Molibdeno (Mo)
L’attività essenziale del molibdeno riguarda il suo coinvolgimento in diverse attività enzimatiche, tra cui quella della xantina-deidrogenasi/ossidasi.
Questo enzima è coinvolto nel metabolismo degli acidi urici. La diminuzione dell’attività di questo enzima provoca xantinuria e la possibile formazione di calcoli renali.
L’enzima può anche reagire con l’ossigeno, innescando la produzione di radicali liberi. L’eccesso o la carenza di molibdeno sembra riflettersi sull’aumento o sulla diminuzione dell’attività di questo e di altri enzimi (solfito-ossidasi epatica).
Numerosi studi confermano comunque la natura del molibdeno come oligoelemento essenziale.
Sembra che una adeguata assunzione possa diminuire l’insorgenza del cancro esofageo e gastrico, e possa proteggere lo smalto dei denti, diminuendo l’incidenza della carie dentaria.
La sua relazione con acidi urici e gotta è tuttora controversa: un eccesso di molibdeno e quindi l’aumento dell’attività della xantina-deidrogenasi favorisce l’aumento della concentrazione ematica e urinaria degli acidi urici.

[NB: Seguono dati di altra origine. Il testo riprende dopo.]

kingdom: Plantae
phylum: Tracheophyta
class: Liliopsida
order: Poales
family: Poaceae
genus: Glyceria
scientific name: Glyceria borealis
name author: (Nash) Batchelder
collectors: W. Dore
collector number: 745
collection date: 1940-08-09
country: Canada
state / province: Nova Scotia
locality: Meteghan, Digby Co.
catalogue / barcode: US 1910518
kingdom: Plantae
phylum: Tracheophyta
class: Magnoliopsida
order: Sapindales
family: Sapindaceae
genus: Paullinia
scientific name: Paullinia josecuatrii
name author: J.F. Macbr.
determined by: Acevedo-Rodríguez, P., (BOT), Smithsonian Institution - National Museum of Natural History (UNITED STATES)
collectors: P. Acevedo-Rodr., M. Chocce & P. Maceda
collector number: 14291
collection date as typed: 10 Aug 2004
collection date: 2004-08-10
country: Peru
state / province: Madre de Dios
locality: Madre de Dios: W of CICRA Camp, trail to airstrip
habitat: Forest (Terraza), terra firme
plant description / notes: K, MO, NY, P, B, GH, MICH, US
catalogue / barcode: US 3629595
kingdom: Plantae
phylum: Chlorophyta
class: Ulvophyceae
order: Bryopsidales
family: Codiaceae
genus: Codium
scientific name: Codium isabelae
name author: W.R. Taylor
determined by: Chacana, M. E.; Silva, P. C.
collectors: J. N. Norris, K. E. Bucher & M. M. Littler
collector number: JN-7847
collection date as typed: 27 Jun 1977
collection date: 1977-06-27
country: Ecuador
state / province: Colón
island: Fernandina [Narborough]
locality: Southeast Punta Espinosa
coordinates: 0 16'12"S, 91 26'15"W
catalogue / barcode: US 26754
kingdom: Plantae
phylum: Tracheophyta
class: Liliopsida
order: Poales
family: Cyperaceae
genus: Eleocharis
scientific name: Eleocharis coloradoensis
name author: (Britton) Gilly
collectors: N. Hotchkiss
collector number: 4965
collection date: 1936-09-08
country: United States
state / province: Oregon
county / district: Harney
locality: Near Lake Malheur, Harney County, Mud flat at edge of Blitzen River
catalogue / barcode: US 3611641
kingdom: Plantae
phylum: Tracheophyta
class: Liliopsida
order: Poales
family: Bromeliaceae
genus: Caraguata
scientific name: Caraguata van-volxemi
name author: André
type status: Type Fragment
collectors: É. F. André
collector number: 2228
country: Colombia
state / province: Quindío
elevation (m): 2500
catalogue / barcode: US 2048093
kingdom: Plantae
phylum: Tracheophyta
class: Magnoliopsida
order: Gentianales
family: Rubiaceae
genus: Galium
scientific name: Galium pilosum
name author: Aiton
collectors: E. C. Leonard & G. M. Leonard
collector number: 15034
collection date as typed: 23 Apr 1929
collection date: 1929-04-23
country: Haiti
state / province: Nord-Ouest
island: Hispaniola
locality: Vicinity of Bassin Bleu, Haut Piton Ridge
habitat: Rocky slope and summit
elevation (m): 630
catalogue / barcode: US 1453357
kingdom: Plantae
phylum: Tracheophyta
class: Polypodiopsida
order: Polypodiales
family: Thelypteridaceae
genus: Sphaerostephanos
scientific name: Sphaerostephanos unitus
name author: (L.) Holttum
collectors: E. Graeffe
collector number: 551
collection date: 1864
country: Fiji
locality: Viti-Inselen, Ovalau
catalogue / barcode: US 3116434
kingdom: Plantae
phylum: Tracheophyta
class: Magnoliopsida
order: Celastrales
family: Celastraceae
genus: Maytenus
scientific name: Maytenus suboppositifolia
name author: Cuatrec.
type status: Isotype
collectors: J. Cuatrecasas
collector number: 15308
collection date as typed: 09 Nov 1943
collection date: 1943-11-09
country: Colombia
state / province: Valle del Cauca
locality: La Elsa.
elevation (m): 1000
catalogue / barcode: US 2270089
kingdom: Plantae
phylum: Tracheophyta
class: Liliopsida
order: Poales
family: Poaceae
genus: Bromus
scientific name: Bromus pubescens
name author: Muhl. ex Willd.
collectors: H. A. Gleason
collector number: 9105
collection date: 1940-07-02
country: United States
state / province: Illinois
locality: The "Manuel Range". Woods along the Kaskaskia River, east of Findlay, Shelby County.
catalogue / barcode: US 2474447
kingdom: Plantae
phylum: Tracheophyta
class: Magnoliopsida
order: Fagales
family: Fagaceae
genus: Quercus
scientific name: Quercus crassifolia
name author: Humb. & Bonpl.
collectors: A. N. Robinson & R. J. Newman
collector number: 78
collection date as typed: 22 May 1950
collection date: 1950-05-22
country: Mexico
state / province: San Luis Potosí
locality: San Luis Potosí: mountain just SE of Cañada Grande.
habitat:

Il molibdeno (esavalente) viene prontamente assorbito nel tratto digerente, sebbene sia stato segnalato un antagonismo con i solfati derivati dalla degradazione delle proteine e dall’ossidazione della metionina e della cisteina.
Il fabbisogno giornaliero di molibdeno è stato stabilito sulla base dei livelli medi di assunzione quotidiana e sulla base di alcuni studi e si colloca tra i 50 e i 150 mcg/die.
Dato il numero esiguo di studi non è ancora stato stabilito un range di sicurezza. E’ però stata rilevata una elevata incidenza di gotta nelle diete che forniscono tra i 10 e i 15 mg/die di molibdeno.